Seventy lawmakers missed one to four days of the 76-day legislative session, according to Legislative Council's tally. Five lawmakers missed more than 10 legislative days. They were:
- Rep. Dick Anderson, R-Willow City, who missed 11 days due to hip surgery. He was paid $1,947 for those days.
- Rep. Dwight Kiefert, R-Valley City, who missed 19 days mostly due to cancer treatment, and is now recovered. He was paid $3,363.
- Rep. Emily O’Brien, R-Grand Forks, who missed 51 days, largely due to doctor appointments, the birth and care of her daughter and related health issues. She was paid $9,027.
- Rep. Robin Weisz, R-Hurdsfield, who underwent back surgery and missed 14 days. He was paid $2,618. Weisz earned an extra $10 a day as a committee chairman.
- Former Sen. Arne Osland, R-Mayville, who missed 16 days, mostly due to recovery from a stroke, which later led him to resign. He was paid $2,832.
"I'd love to have perfect attendance every day," Pollert said. "There's certain circumstances and health things that happen and normal things like childbirth that happen."

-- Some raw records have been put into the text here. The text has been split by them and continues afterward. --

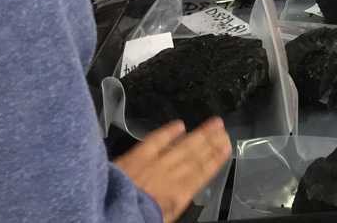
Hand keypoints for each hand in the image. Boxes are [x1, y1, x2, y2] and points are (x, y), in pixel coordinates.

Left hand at [114, 118, 230, 222]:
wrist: (110, 214)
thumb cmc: (138, 218)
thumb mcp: (164, 216)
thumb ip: (175, 202)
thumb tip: (184, 193)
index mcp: (178, 194)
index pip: (201, 173)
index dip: (215, 159)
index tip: (226, 147)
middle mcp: (171, 175)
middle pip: (195, 156)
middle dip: (211, 142)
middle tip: (223, 130)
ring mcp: (154, 163)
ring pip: (182, 146)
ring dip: (199, 134)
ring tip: (213, 124)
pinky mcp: (136, 156)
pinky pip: (155, 140)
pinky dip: (168, 132)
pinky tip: (179, 125)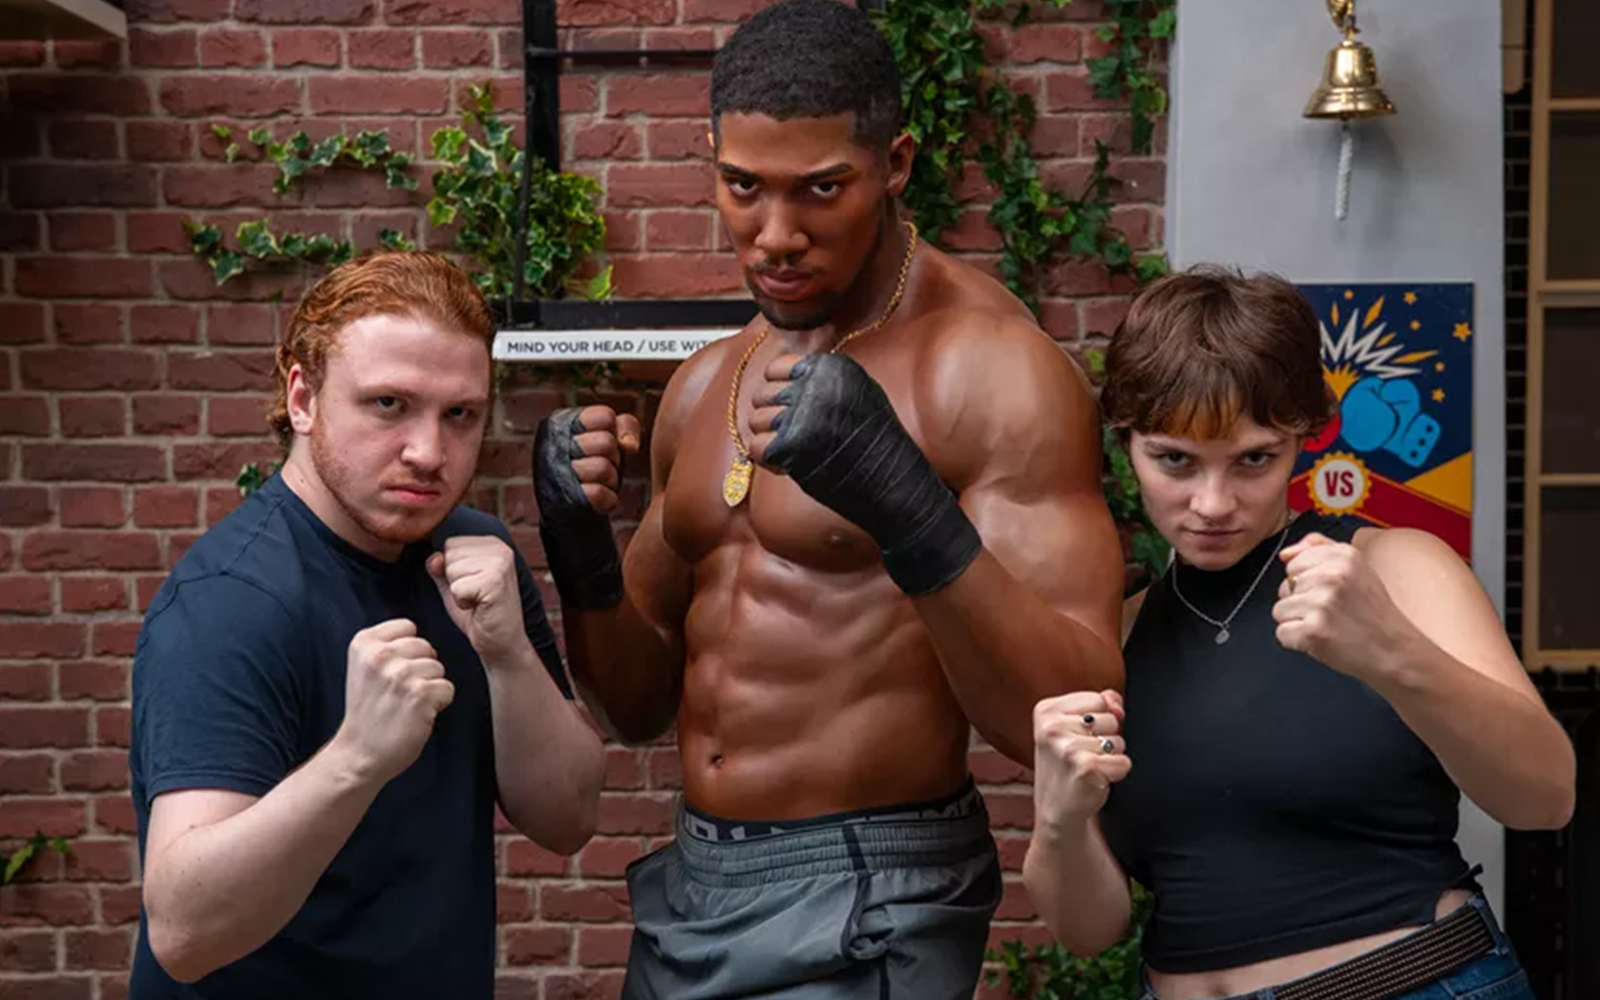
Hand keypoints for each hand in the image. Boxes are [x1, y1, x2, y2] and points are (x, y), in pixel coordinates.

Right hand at [334, 619, 453, 783]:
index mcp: (364, 643)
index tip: (392, 672)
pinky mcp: (419, 695)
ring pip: (438, 668)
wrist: (360, 753)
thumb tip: (420, 636)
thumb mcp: (364, 667)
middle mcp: (381, 655)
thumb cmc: (368, 712)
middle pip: (426, 647)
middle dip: (421, 669)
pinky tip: (417, 714)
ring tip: (406, 704)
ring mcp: (400, 675)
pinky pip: (447, 688)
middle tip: (400, 693)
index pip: (408, 627)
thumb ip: (386, 645)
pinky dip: (439, 703)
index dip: (408, 651)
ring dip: (429, 687)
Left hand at [428, 535, 527, 665]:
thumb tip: (435, 558)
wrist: (501, 643)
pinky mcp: (496, 581)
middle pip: (449, 553)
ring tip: (477, 600)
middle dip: (454, 579)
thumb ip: (441, 567)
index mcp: (492, 544)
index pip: (450, 544)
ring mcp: (500, 563)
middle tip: (475, 595)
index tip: (472, 585)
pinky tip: (479, 608)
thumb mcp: (454, 585)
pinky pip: (457, 587)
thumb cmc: (478, 614)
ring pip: (451, 568)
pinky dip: (462, 602)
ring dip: (458, 591)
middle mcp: (500, 548)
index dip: (452, 570)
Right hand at [535, 405, 640, 516]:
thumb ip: (625, 426)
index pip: (605, 416)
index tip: (602, 443)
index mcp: (560, 421)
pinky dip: (606, 499)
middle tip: (600, 464)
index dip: (613, 432)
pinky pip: (599, 494)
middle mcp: (552, 443)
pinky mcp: (564, 499)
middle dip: (613, 457)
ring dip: (610, 479)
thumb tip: (630, 446)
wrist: (572, 507)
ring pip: (602, 468)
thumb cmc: (593, 462)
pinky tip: (597, 498)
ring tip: (598, 481)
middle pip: (606, 443)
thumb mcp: (608, 436)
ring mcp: (555, 472)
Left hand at [746, 352, 981, 596]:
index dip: (780, 393)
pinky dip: (768, 461)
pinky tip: (792, 466)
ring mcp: (802, 414)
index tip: (797, 412)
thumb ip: (827, 381)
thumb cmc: (878, 444)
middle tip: (796, 438)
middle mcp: (815, 384)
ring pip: (755, 420)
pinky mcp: (791, 445)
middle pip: (763, 394)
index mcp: (832, 367)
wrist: (895, 485)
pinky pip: (756, 447)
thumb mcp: (861, 393)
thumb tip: (787, 373)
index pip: (776, 368)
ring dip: (769, 440)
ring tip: (796, 452)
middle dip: (772, 417)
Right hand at [1032, 690, 1129, 830]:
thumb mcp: (1071, 727)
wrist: (1056, 809)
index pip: (1098, 699)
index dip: (1099, 719)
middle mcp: (1052, 727)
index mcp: (1046, 710)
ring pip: (1119, 741)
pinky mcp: (1085, 767)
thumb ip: (1096, 705)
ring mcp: (1067, 747)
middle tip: (1083, 755)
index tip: (1080, 737)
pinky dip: (1116, 773)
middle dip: (1105, 738)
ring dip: (1110, 758)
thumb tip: (1116, 702)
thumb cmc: (1065, 766)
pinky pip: (1123, 762)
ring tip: (1088, 767)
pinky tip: (1096, 779)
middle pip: (1111, 719)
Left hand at [1273, 532, 1414, 676]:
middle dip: (1301, 602)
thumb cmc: (1373, 613)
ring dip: (1298, 622)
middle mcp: (1332, 576)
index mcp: (1343, 556)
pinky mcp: (1313, 630)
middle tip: (1331, 611)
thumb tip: (1285, 553)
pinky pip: (1282, 633)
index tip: (1328, 592)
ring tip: (1327, 625)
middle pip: (1284, 586)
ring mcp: (1321, 603)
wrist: (1393, 650)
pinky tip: (1321, 639)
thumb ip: (1320, 549)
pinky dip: (1297, 641)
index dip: (1306, 581)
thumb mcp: (1356, 568)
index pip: (1293, 563)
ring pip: (1279, 610)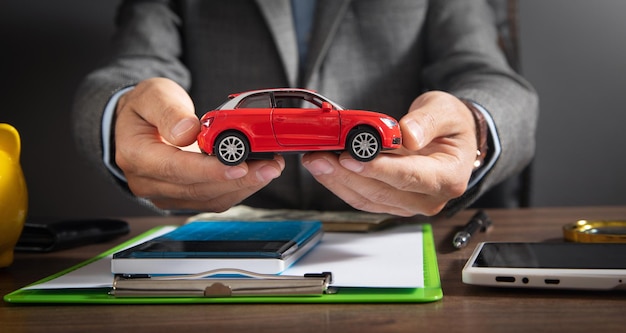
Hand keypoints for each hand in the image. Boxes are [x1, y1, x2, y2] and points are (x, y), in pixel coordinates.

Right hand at [114, 78, 284, 211]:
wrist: (135, 125)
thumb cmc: (143, 109)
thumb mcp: (152, 95)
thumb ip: (168, 110)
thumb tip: (188, 131)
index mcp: (136, 156)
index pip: (177, 169)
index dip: (211, 170)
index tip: (240, 165)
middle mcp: (148, 182)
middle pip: (199, 189)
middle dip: (239, 179)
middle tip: (269, 166)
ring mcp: (165, 194)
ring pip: (209, 199)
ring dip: (244, 186)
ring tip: (270, 168)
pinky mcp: (182, 198)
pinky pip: (213, 200)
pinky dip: (237, 188)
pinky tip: (256, 175)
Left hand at [302, 91, 477, 216]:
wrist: (454, 138)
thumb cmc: (451, 125)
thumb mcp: (445, 110)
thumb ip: (427, 120)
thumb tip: (407, 135)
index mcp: (448, 177)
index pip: (409, 177)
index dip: (377, 169)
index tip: (349, 158)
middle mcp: (430, 198)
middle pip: (381, 192)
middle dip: (345, 174)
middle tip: (319, 157)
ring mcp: (410, 204)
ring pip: (367, 199)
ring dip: (337, 181)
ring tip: (315, 160)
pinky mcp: (392, 203)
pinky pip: (363, 198)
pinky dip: (341, 183)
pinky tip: (324, 168)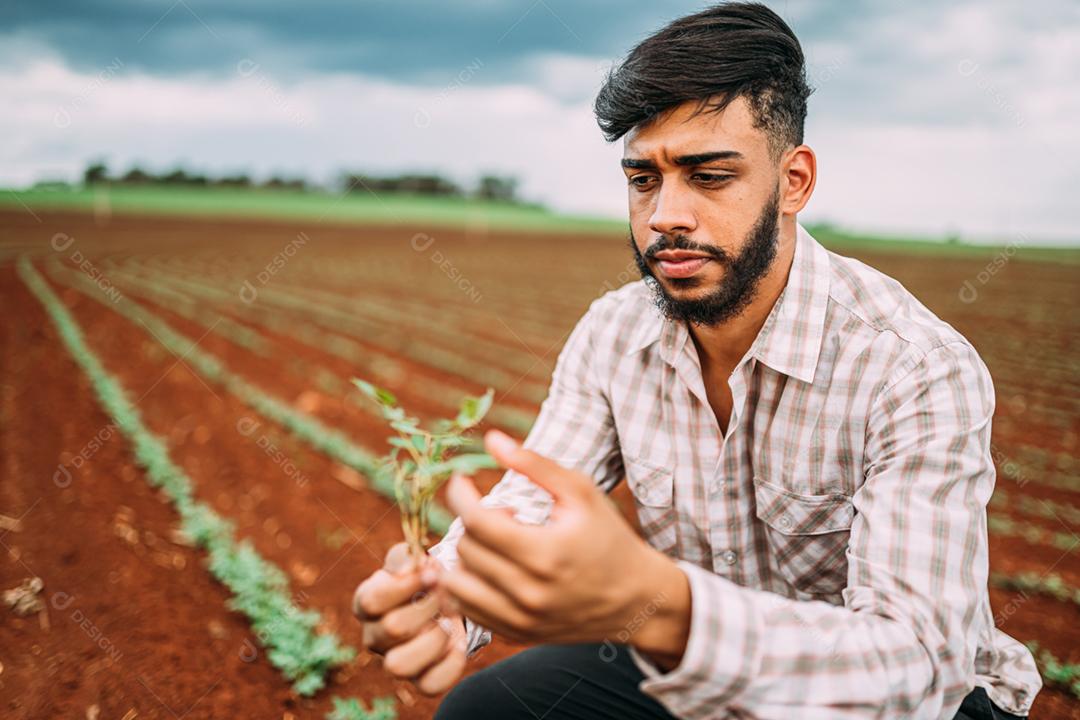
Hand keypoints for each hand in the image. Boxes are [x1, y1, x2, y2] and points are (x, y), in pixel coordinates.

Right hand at [352, 542, 467, 694]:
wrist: (442, 601)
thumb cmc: (421, 578)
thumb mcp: (412, 559)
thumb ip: (407, 556)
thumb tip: (412, 565)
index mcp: (366, 603)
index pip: (372, 601)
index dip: (405, 586)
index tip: (433, 571)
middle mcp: (374, 636)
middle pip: (392, 629)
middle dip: (427, 606)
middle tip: (446, 592)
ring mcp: (394, 660)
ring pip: (400, 665)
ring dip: (433, 639)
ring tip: (448, 621)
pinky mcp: (420, 679)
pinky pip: (430, 685)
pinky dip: (450, 664)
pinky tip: (458, 642)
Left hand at [438, 430, 689, 663]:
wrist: (637, 599)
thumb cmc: (610, 538)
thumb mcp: (581, 493)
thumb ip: (536, 464)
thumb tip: (491, 439)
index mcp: (544, 553)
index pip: (476, 521)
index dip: (460, 495)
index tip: (461, 482)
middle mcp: (528, 592)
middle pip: (466, 549)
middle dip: (472, 522)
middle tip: (502, 513)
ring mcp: (521, 619)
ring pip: (458, 583)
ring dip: (463, 555)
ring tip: (491, 542)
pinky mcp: (517, 634)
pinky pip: (469, 610)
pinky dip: (467, 585)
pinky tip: (487, 567)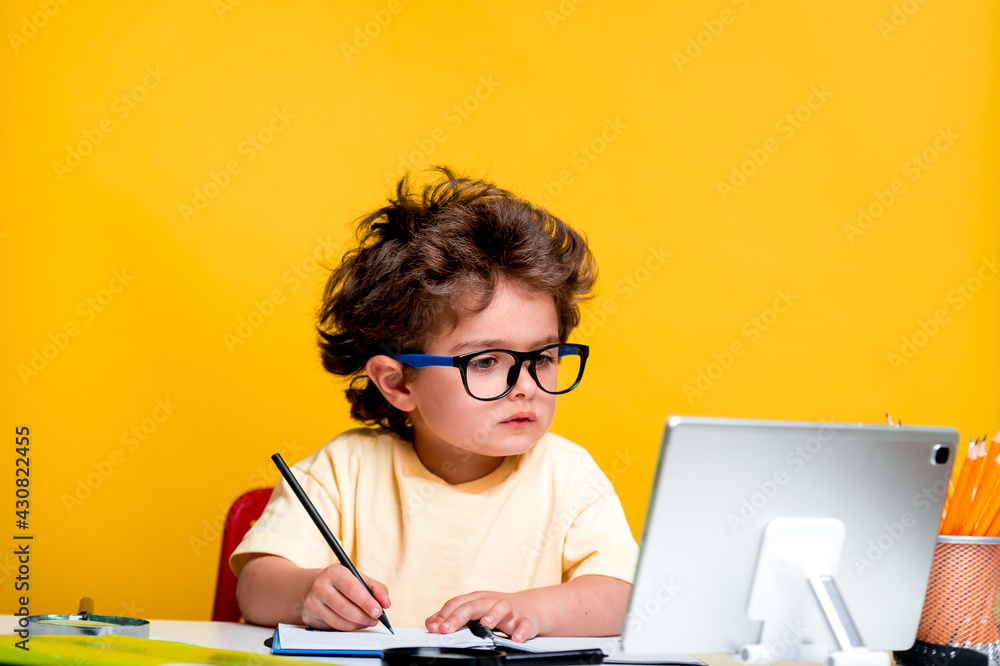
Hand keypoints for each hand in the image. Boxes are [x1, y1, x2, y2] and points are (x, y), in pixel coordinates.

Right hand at [301, 564, 390, 630]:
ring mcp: (313, 601)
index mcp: (335, 572)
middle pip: (345, 607)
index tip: (379, 611)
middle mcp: (321, 585)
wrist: (313, 586)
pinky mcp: (310, 615)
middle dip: (364, 616)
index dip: (366, 602)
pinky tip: (355, 624)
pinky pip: (333, 626)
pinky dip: (348, 628)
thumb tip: (386, 603)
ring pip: (339, 620)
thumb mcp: (358, 578)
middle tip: (375, 619)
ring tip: (368, 622)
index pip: (352, 588)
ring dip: (357, 624)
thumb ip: (376, 588)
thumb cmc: (341, 582)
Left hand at [426, 590, 541, 642]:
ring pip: (501, 607)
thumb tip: (430, 624)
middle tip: (447, 629)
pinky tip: (516, 638)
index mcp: (477, 599)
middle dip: (459, 616)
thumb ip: (453, 616)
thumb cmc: (496, 610)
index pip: (457, 603)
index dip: (444, 615)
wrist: (530, 608)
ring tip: (485, 625)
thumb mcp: (475, 609)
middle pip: (474, 605)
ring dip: (493, 614)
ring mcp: (510, 610)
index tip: (434, 628)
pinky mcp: (525, 619)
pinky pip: (524, 624)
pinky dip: (521, 630)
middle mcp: (491, 601)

O’Brien, who is at least the second lawmaker to give birth during a session, said she kept updated with the session by watching live floor session videos and communicating with her fellow lawmakers about bills. She said she had planned to return to Bismarck after her daughter's birth but experienced subsequent health issues.
O'Brien said she might now consider how to return or donate the pay from her absent days.
"I just have to figure out, explore that with (Legislative) Council and see how that process works," said O'Brien, who added she'd like to see the 2021 Legislature "look into" parental leave for lawmakers, some of whom have young families. Rep. Corey Mock, D-Grand Forks, missed two days this session related to his son's birth.
"How do we make sure that we're providing a healthy living environment and also working environment for these young people that are serving?" said O'Brien, who indicated she'll seek re-election in 2020.
'They are accountable'
First-term Rep. Matt Eidson, D-Grand Forks, said he was surprised to learn he could be paid for the day in February he planned to be gone for a funeral. He thinks lawmakers should discuss their counterparts’ absences when excusing them to receive pay, but added that some are understandable, such as O'Brien's circumstances.
"I don't think it should be a quick vote at the end," said Eidson, who was troubled and caught off guard by the $177 he received for his absent day, which he considered refusing or donating but didn't know how to go about doing.
House Minority Leader Josh Boschee, D-Fargo, said he didn't notice "any flagrant abuses of being gone" in the 2019 session. He, Pollert, Wardner and Legislative Council Director John Bjornson, the Legislature's top lawyer, each said they're unaware of any unexcused absences in the recent session.
But Boschee also said he can see "opportunities for abuses" in the current absence practice, which he added could be a better process. Some lawmakers early in the session would take Friday off to go home early if they didn't have a morning committee meeting, he said.
About a third of all absences in the 2019 legislative session were on Fridays, according to a Tribune analysis of Legislative Council's figures.
"But if they're speaking at a forum or a conference or if they have a medical thing or a family thing, those things come up," Boschee said. "We want to make sure people are still able to serve and hold onto those commitments as well."
Wardner also said legislative leaders would quickly address any extreme or frivolous absences if they arose.
"They were elected, they're adult people and they're there for a reason," he said. "They are accountable to the voters, absolutely."